David Darriba Pérez
Ecos atlánticos
En un alarde de superación afianzo la vista más allá de las olas, no hacia arriba, sino hacia abajo, para conseguir el prodigio de que mis ojos penetren tantas capas de agua. No lo consigo, aunque sin lugar a dudas ahí habitan los peces, mudos, persiguiéndose los unos a los otros para su supervivencia, avanzando entre las algas chaconeras y las rocas ancladas al fondo. Esta nueva realidad que perfora mi cráneo, existe en lo más oscuro de las profundidades. La ausencia de luz engendra la ausencia de colores. En cambio, aquí en la orilla llego a ver unos pequeños peces, casi en los médanos, rompiendo su parálisis para salir veloces vete a saber dónde.

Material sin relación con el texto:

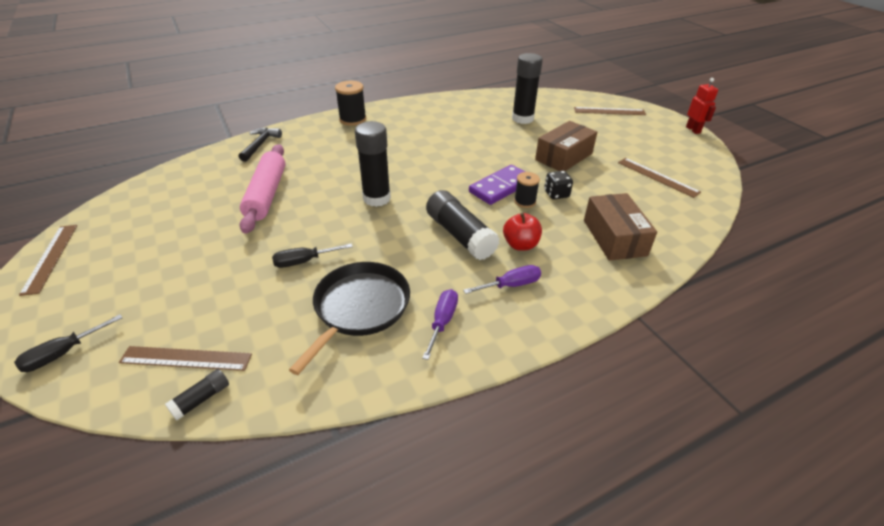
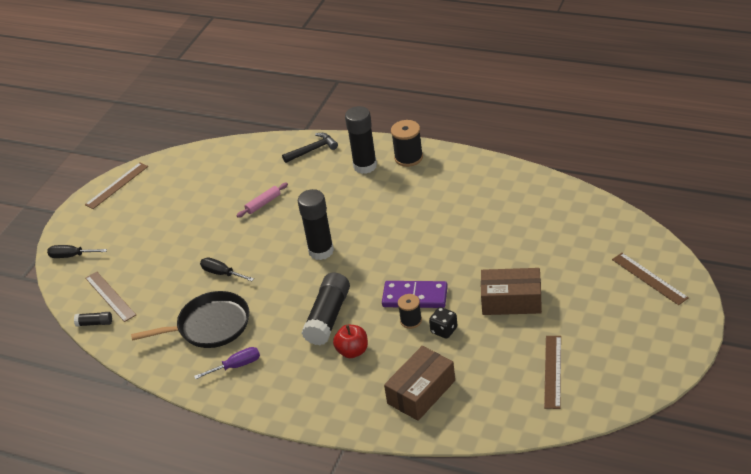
camera: 55 degrees right, 0 degrees up
(266, 194) = (263, 203): pink rolling pin -> pink rolling pin, size x0.49
(511, 285) = (303, 373): purple screwdriver -> none
(522, 118) = (548, 238): black glue stick -> black glue stick (365, 166)
(693, 130) = (692, 351): red robot -> none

La humedad, el tiempo desapacible, agarrotan mis músculos atándolos más todavía a los huesos. Decido regresar a casa difuminándose el mar entre los silenciosos terruños abrigados por maizales y menta. Los eucaliptos que salpican el pinar se abren ante mi vista como gigantes heridos: sus cortezas hechas jirones por las que suben y bajan las hormigas; las hojas caídas donde queda atrapado el polvo; esas ramas que amenazan con romperse, acogen mi presencia.
Entrando en el pueblo llega a mi nariz el olor a rastrojos quemados. Es un olor inalterable por muchos años que deje de venir aquí. Los hórreos más antiguos parecen desmontarse como rompecabezas. En uno de ellos ni siquiera existe ya la techumbre, aunque las hierbas que crecen en el cielo de sus paredes parecen querer sustituirlo. Dependiendo de la hora del día, la sombra de las dos cruces que aún conserva se proyectan en el suelo como si se tratara de un camposanto o, incluso, de espectros que reclaman su lugar. Adentrándome en el casco viejo me topo con la antigua iglesia. También le falta el tejado. Bueno, ahí continúa, pero completamente hundido. A veces pienso que la quieren dejar caer como a las casas decimonónicas que la rodean. Varias han desaparecido por completo y otras ya no son más que esqueletos donde crecen árboles y zarzas para que vuelva a haber vida. Un puercoespín permanece agazapado a los pies de su puerta principal. No es difícil verlos por aquí, alejándose unos cuantos metros del campo, y así venir más de uno a morir bajo las ruedas de algún coche. Está asustado, erizando sus púas al acercarme y no se moverá hasta que me marche. Prosigo, por lo tanto, mi camino.
Me meto por las callejas más estrechas del pueblo. Es una forma de respirar sus piedras negras y como consecuencia, su historia. Paso una de mis manos por el verdín que crece en ellas y me gusta pensar que es el mismo que tocaba de pequeño; quizá lo sea… La oscuridad de la noche ya comienza a arrullar bajo las ventanas y no tardará en aparecer la amarillenta luz de los faroles. Es el instante en el cual este lugar cobra toda su magia. En el silencio, el viento parece traerme la voz de seres mágicos; siluetas de hombres antiguos hacen acto de presencia entre los claroscuros; ecos de pasos redoblan entre la soledad y los gatos quedan estáticos por mi presencia mientras me desafían con sus ojos brillantes. Yo también quedo estático, aquí, sobre la gran roca en la que se levanta la casa que da color a la noche con sus vidrieras.
Por último, enfilo hacia el paseo marítimo. Casi al final, pasando la plaza, se ve la calle donde se encuentra mi casa. A sus espaldas se descubre una continuación del casco viejo sesgado por edificios modernos. Algo así como una extremidad que se alarga con la intención de acariciar el mar tan cercano y bravo. Con las llaves en la mano, al igual que un taxidermista, conservo en mi retina este horizonte, en mi nariz estos olores y en mi memoria el algoritmo que me permita hallar los pensamientos perdidos de mis ancestros. El portal, de nuevo, ha vuelto a quedar abierto.